As promised, here’s some more info on the red wire visible in Dom’s video from last week.
When we first got the boards back from the factory, the core power supply for the SoC wasn’t working; this 1.2V supply drives all of the core logic in the device, and is generated directly from the 5V input via an integrated switch-mode power supply. A bit more investigation revealed that the 19.2MHz system clock wasn’t running, and after a bit of digging around we found that this was because its power supply balls weren’t connected to the system 1.8V supply. The red wire is there to bring in power to these balls.
The mistake turns out to have been in the original schematics for the board, rather than in the translation to the PCB. At several points in the schematics we have structures that look a bit like this:
Here, the SDC_VDD rail is generated by an on-chip LDO, decoupled by three external capacitors, and then pushed back into four balls.
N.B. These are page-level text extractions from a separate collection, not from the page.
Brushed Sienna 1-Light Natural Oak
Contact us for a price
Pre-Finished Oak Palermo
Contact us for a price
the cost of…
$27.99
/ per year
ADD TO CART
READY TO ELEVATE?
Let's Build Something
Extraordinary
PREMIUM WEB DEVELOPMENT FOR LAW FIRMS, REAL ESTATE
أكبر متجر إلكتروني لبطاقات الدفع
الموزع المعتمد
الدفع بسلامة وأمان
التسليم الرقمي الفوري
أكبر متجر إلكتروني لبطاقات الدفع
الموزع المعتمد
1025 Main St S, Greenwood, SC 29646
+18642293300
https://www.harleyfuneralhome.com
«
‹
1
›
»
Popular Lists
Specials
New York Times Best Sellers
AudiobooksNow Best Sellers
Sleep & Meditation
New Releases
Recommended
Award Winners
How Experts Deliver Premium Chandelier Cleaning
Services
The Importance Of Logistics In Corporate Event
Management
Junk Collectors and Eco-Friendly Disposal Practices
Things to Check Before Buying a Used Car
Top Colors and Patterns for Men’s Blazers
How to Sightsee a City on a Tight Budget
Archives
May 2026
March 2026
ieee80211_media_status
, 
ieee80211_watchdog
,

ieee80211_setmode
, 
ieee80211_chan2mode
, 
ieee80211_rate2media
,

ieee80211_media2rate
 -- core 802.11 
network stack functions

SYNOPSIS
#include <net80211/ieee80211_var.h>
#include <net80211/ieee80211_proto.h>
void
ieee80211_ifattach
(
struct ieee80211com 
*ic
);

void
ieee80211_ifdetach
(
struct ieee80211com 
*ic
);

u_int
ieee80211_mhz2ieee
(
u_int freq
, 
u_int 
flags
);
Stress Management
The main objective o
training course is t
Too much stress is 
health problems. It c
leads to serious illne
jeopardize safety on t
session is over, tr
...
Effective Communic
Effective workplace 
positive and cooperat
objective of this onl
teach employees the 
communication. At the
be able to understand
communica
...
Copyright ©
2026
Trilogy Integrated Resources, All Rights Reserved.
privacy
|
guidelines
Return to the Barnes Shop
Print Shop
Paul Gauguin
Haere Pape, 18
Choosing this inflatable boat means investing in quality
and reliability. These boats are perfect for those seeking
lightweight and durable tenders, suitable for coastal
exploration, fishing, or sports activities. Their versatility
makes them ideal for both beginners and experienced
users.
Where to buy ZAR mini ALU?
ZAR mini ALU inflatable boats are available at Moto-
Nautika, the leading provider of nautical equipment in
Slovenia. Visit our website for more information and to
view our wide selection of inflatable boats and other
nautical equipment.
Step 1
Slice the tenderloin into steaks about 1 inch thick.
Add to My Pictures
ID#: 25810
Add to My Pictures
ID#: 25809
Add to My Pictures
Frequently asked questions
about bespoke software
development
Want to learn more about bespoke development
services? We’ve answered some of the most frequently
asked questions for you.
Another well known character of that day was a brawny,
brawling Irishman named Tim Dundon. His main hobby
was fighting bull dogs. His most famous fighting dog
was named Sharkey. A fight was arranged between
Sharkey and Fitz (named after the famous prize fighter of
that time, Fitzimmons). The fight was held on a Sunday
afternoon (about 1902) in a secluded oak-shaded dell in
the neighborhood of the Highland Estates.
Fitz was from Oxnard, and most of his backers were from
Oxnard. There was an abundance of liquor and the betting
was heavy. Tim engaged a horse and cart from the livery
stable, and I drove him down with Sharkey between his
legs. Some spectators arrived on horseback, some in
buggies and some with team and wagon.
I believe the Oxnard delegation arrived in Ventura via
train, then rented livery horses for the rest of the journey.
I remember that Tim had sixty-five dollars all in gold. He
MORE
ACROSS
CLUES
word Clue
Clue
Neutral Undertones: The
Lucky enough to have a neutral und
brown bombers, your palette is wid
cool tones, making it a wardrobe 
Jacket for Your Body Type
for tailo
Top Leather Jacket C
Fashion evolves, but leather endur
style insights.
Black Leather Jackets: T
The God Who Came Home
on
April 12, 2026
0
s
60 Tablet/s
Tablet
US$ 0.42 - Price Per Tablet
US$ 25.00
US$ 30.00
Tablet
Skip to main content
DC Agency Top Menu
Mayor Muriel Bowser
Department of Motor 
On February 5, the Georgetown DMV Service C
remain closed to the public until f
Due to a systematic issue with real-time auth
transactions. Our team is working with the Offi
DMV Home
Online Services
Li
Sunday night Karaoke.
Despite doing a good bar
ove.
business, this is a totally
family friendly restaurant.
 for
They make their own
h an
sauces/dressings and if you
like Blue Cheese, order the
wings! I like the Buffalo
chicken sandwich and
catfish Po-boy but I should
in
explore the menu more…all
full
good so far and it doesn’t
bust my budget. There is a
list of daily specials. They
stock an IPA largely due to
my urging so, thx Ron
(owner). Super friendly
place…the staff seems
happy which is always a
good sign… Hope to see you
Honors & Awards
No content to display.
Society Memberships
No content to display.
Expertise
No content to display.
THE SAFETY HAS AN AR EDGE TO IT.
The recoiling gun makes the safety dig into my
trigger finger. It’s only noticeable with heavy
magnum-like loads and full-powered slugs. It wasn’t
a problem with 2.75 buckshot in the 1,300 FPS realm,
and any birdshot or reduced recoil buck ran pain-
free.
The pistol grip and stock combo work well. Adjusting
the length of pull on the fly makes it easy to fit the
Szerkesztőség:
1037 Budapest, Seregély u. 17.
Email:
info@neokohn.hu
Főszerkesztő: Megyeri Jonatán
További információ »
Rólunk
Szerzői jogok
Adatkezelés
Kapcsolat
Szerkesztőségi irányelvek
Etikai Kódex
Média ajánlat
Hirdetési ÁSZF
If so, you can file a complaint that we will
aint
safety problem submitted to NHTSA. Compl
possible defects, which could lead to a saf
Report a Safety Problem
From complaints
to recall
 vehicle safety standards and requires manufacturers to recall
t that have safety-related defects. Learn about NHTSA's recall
The offending bit of the schematic looks like this:
At first glance, this looks like the same structure, but in fact all eight pins are inputs, and the SDRAM_1V8 rail, which should be tied to the system 1.8V supply, ends up floating. Fortunately a small change to the PCB layout fixes this problem; the other beta boards have been fixed by carefully removing an area of solder mask and applying a blob of solder.
Thanks to Paul Grant at Broadcom for his help in tracking this one down.